Al despertar notó que el sol se había desplazado en el cielo. Melancthe, con un vestido sin mangas de suave faniche[28] blanco, estaba apoyada en la balaustrada, ajena a su presencia.
Carfilhiot se irguió en la silla, fastidiado sin saber por qué. Melancthe se volvió un instante y siguió mirando el mar.
Carfilhiot la observó con ojos entornados. La arrogancia de Melancthe —pues así la veía él— podía llegar a ser irritante. Ella lo miró por encima del hombro, torciendo las comisuras de la boca. Parecía que no tuviera nada que decir: no le daba la bienvenida ni se sorprendía de su inesperada visita, ni sentía curiosidad por el curso de su vida. Carfilhiot optó por quebrar el silencio.
—La vida en Ys parece bastante plácida.
—Lo suficiente.
—He tenido un día peligroso.
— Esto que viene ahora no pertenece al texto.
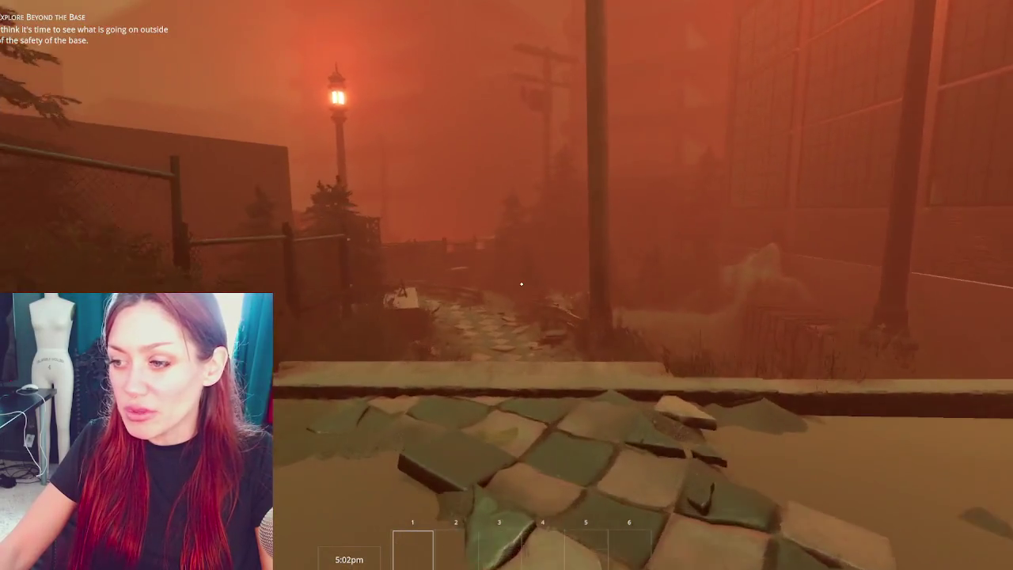
{"action": "key", "text": "w"}
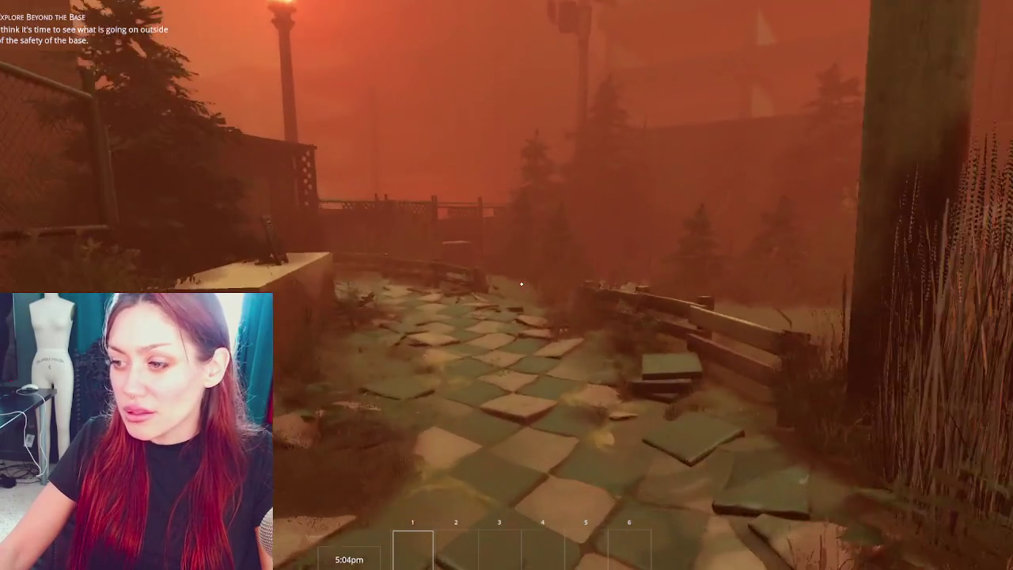
{"action": "key", "text": "w"}
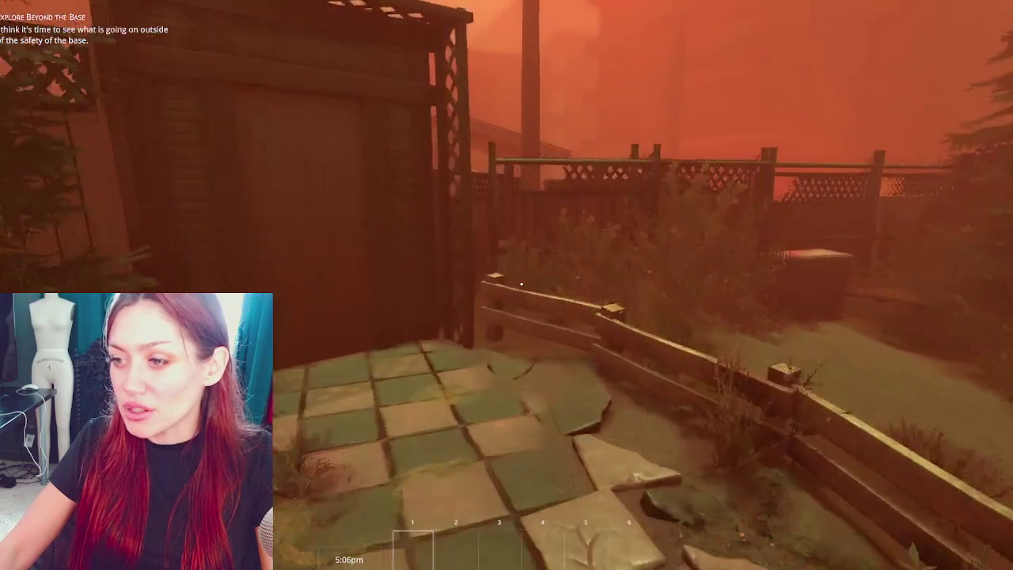
{"action": "key", "text": "e"}
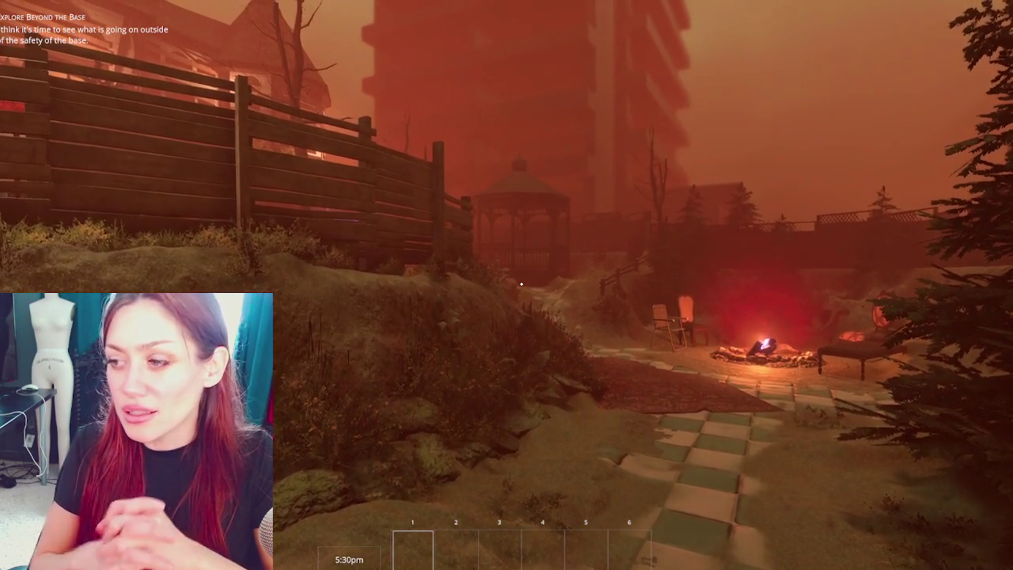
Cross the yard past the campfire and gazebo along the checkered path, then back away.
{"action": "key", "text": "w"}
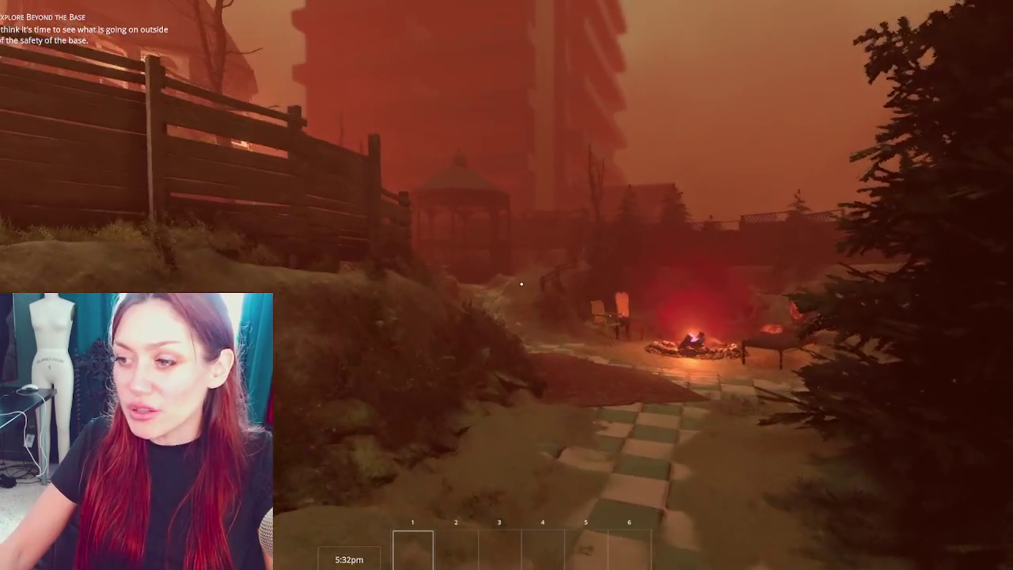
{"action": "key", "text": "w"}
Escapé a duras penas de la muerte.
—Debiste de sentir miedo. —Carfilhiot reflexionó.
—¿Miedo? Ésa no es la palabra. Realmente me alarmé. Siento perder mis tropas.
—He oído rumores acerca de tus guerreros. Carfilhiot sonrió.
—¿Qué preferirías? La región está sublevada. Todos se resisten a la autoridad. ¿No preferirías un país en paz?
—En abstracto, sí.
—Necesito tu ayuda. —Melancthe rió sorprendida.
—No la tendrás. Te ayudé una vez, y me arrepentí.
—¿De veras? Mi gratitud debería haber aplacado tus pesares. A fin de cuentas, tú y yo somos uno.
Melancthe se volvió para mirar el extenso mar azul.
—Yo soy yo y tú eres tú.
—De modo que no me ayudarás.
—Te daré un consejo, si lo aceptas.
—Al menos escucharé.
—Cambia totalmente.
Carfilhiot gesticuló con elegancia.
—Eso es como decir: «Date la vuelta como un guante».
—Lo sé. —Estas dos palabras vibraron con un sonido fatídico. Carfilhiot hizo una mueca.
—¿De veras me odias tanto? —Melancthe lo miró de hito en hito.
—A menudo me pregunto qué siento. Llamas la atención, no es posible ignorarte. Tal vez sea una especie de narcisismo. Si yo fuera varón, podría ser como tú.
—Es verdad. Somos uno. —Melancthe negó con la cabeza.
—Yo no estoy manchada. Tú inhalaste el humo verde.
—Pero tú lo saboreaste.
—Lo escupí.
—Aun así, conoces su sabor.
—Y así puedo ver las honduras de tu alma.
—Evidentemente, sin admiración. —Melancthe se volvió de nuevo hacia el mar. Carfilhiot se le acercó.
—¿No significa nada el hecho de que yo esté en peligro? La mitad de mis mejores hombres han muerto. Ya no confío en mi magia.
—Tú no sabes magia. —Carfilhiot ignoró esas palabras.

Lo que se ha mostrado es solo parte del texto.